Capture d'écran de la chaîne YouTube de Ghost Countries montrant le drapeau officiel de la Russie à gauche et le drapeau alternatif antiguerre à droite.
Un drapeau blanc-bleu-blanc est désormais souvent présenté dans les manifestations anti-Poutine ainsi que dans les événements de protestation en ligne se déroulant hors de la Russie. Que symbolise donc ce drapeau alternatif au drapeau officiel de la Russie ?
Appelé en russe « бело-сине-белый флаг » (ou drapeau BSB en référence aux initiales russes pour blanc-bleu-blanc), ce drapeau symbolise l’opposition à l’invasion de l’Ukraine par la Russie, bien que son histoire précède les événements du 24 février.
Rendu populaire par le designer russe Kai Kaytonina et le directeur artistique « Fish Sounds » (Звуки Рыб), il fait référence à la République de Novgorod, un puissant État médiéval qui s’est développé en Russie occidentale du XIIe au XVe siècle. Il s’agit d’un rare exemple de démocratie limitée dans l’histoire de la Russie. Bien connue, l’histoire de la République de Novgorod est enseignée dans les programmes scolaires russes.
La logique derrière le drapeau BSB est sa suppression de la bande rouge inférieure du drapeau officiel russe qui symbolise le sang, la violence ou encore, pour certains, le communisme. Il offre un symbole pacifique et non impérialiste aux Russes dénonçant l’invasion de l’Ukraine par Moscou et souhaitant construire une société et un État russes démocratiques et non colonialistes.
Au plan historique, le drapeau blanc-bleu-rouge était utilisé depuis la fin du XVIIe siècle par la Russie tsariste jusqu’à son interdiction par Union soviétique, après la révolution bolchevique de 1917. Mais, il était encore utilisé par les émigrés russes qui avaient rejeté la révolution. Cet emblème tricolore a été rétabli comme le drapeau national de la Russie en 1991.
Anton Litvin, un activiste russe résidant en République tchèque, a joué un rôle clé dans la vulgarisation du drapeau BSB pendant les manifestations publiques à Prague. C’est l’un des cofondateurs du Comité antiguerre de Prague (Пражский антивоенный комитет). Il a expliqué à Global Voices l’importance qu’il y a pour les Russes de la diaspora opposés à Poutine d’avoir leur propre drapeau :
Не воспринимают, видимо те, кто не выходит в Европе и других странах на акции протеста. Мы же не можем выходить с тем же флагом, который висит над зданиями посольств РФ и над Kремлём.
Ceux [les Russes] qui ne reconnaissent pas le drapeau BSB sont évidemment ceux qui ne participent pas aux manifestations en Europe et ailleurs. C'est clair que nous ne pouvons pas nous rendre à des manifestations avec le même drapeau que celui qui flotte au-dessus des bâtiments des ambassades russes et du Kremlin.

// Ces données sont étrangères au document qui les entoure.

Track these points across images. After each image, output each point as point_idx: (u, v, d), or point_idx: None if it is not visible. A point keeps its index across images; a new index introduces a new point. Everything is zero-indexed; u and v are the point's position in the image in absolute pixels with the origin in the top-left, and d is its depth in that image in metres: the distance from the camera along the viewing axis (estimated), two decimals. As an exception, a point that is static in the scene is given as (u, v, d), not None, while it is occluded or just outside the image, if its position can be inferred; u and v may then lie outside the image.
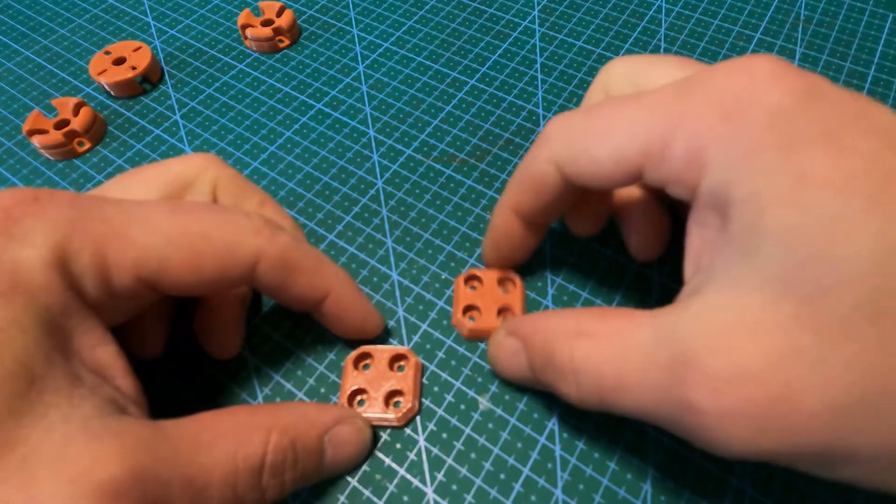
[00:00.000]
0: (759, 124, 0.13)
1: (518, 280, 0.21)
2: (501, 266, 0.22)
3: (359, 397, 0.19)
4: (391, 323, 0.21)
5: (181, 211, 0.16)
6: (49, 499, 0.11)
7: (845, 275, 0.11)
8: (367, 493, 0.18)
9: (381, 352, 0.20)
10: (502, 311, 0.21)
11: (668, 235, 0.20)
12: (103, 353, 0.14)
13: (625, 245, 0.21)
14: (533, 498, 0.18)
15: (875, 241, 0.11)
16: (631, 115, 0.15)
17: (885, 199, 0.11)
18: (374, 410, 0.19)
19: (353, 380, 0.19)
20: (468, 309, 0.21)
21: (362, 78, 0.30)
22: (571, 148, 0.16)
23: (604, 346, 0.15)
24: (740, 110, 0.13)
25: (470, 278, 0.22)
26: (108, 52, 0.30)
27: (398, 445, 0.19)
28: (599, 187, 0.16)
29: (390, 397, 0.19)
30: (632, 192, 0.20)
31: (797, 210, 0.12)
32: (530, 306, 0.22)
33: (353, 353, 0.20)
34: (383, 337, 0.21)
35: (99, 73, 0.29)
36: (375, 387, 0.19)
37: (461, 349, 0.21)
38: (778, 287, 0.12)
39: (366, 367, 0.20)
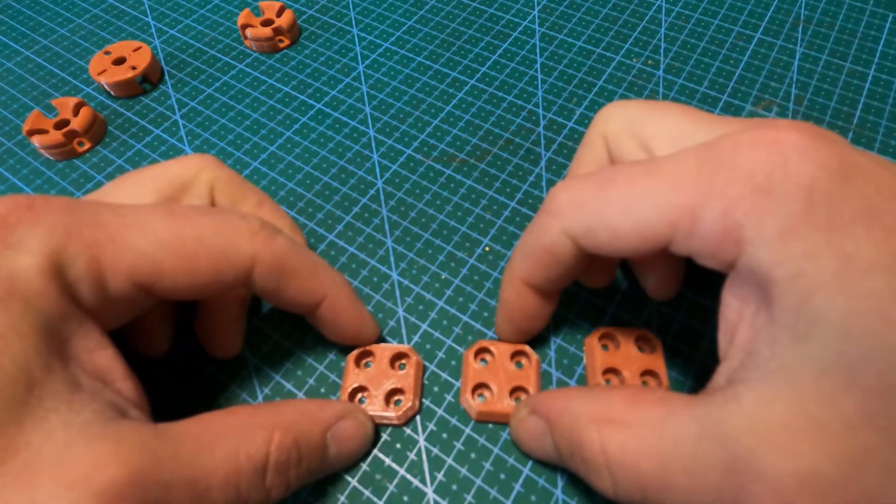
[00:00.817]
0: (796, 202, 0.12)
1: (534, 356, 0.20)
2: (519, 339, 0.20)
3: (359, 395, 0.19)
4: (391, 323, 0.21)
5: (176, 215, 0.16)
6: (50, 503, 0.11)
7: None
8: (367, 493, 0.18)
9: (383, 350, 0.20)
10: (515, 391, 0.19)
11: (682, 276, 0.20)
12: (102, 357, 0.14)
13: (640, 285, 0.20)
14: (533, 498, 0.18)
15: None
16: (651, 186, 0.15)
17: None
18: (374, 408, 0.19)
19: (354, 377, 0.19)
20: (478, 386, 0.20)
21: (362, 78, 0.30)
22: (587, 220, 0.16)
23: (640, 437, 0.13)
24: (774, 187, 0.13)
25: (480, 351, 0.20)
26: (108, 52, 0.30)
27: (398, 445, 0.19)
28: (618, 256, 0.16)
29: (391, 395, 0.19)
30: None
31: (848, 295, 0.11)
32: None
33: (355, 352, 0.20)
34: (383, 336, 0.21)
35: (99, 73, 0.29)
36: (376, 385, 0.19)
37: (461, 349, 0.21)
38: (837, 379, 0.11)
39: (367, 365, 0.20)
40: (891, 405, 0.11)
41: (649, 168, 0.15)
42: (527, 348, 0.20)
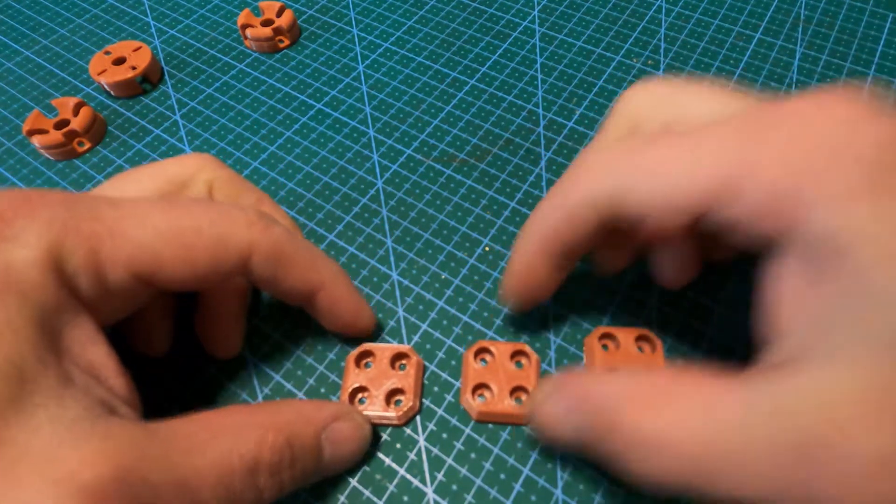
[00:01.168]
0: (861, 167, 0.12)
1: (534, 356, 0.20)
2: (523, 307, 0.20)
3: (360, 395, 0.19)
4: (391, 323, 0.21)
5: (174, 206, 0.16)
6: (34, 500, 0.11)
7: None
8: (367, 493, 0.18)
9: (383, 350, 0.20)
10: (516, 390, 0.19)
11: (700, 263, 0.19)
12: (95, 352, 0.14)
13: (651, 273, 0.20)
14: (533, 498, 0.18)
15: None
16: (691, 151, 0.14)
17: None
18: (374, 409, 0.19)
19: (354, 378, 0.19)
20: (478, 387, 0.19)
21: (362, 78, 0.30)
22: (616, 183, 0.15)
23: (686, 419, 0.12)
24: (838, 152, 0.12)
25: (480, 351, 0.20)
26: (108, 52, 0.30)
27: (398, 445, 0.19)
28: (647, 227, 0.15)
29: (391, 396, 0.19)
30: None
31: None
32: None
33: (355, 351, 0.20)
34: (382, 336, 0.21)
35: (99, 73, 0.29)
36: (377, 385, 0.19)
37: (461, 349, 0.21)
38: None
39: (367, 365, 0.20)
40: None
41: (686, 134, 0.14)
42: (527, 348, 0.20)
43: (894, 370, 0.10)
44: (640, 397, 0.13)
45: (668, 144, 0.15)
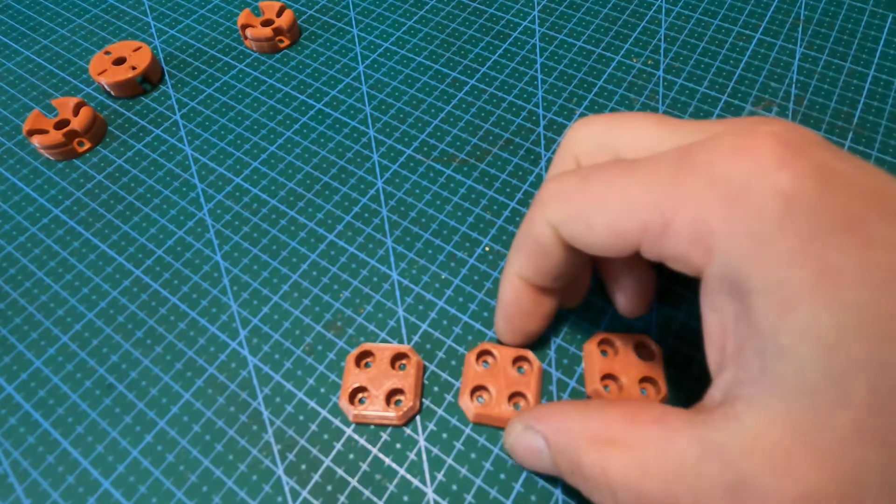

Alexey Sidorenko, directeur de l’organisation non gouvernementale Teplitsa qui soutient l’activisme civique en Russie, a corroboré le point de vue de Litvin dans un entretien avec Global Voices :
Я в 2014-м году почувствовал просто физическую невозможность выходить в Европе под триколором. Уже с оккупации Донбаса и Крыма российский флаг стал плотно ассоциироваться с империализмом, милитаризмом и насилием. Думаю, что такой запрос разделяли многие. Антон Литвин раньше других начал высказывать идею о необходимости нового флага, но тогда его предложения казались слишком радикальными. В 2022-м, на мой взгляд, многое поменялось.
En 2014 [l’année de l’occupation de la Crimée par la Russie], j’ai eu le sentiment qu’il était devenu physiquement impossible de participer à des manifestations en Europe sous le drapeau russe. Depuis l’occupation du Donbass et de la Crimée, ce drapeau était étroitement associé à l’impérialisme, au militarisme et à la violence. Je pense que beaucoup, comme moi, partageaient ce point de vue. Anton Litvin a commencé à parler de la nécessité d’avoir un nouveau drapeau avant tout le monde, mais à l’époque, son idée semblait trop radicale. Et, à mon avis, les choses ont changé en 2022.
Sidorenko a conclu que, si certains voient dans le drapeau du BSB un déni de responsabilité facile — « Nous venons de nettoyer le sang, notre travail est donc terminé » (« стёрли кровь и все ») — il pense que le nouveau drapeau n’est pas conçu pour ignorer le sang qui a déjà été versé, mais qu’il exprime plutôt le refus d’en verser davantage, ou d’accepter la violence comme une valeur pour la Russie.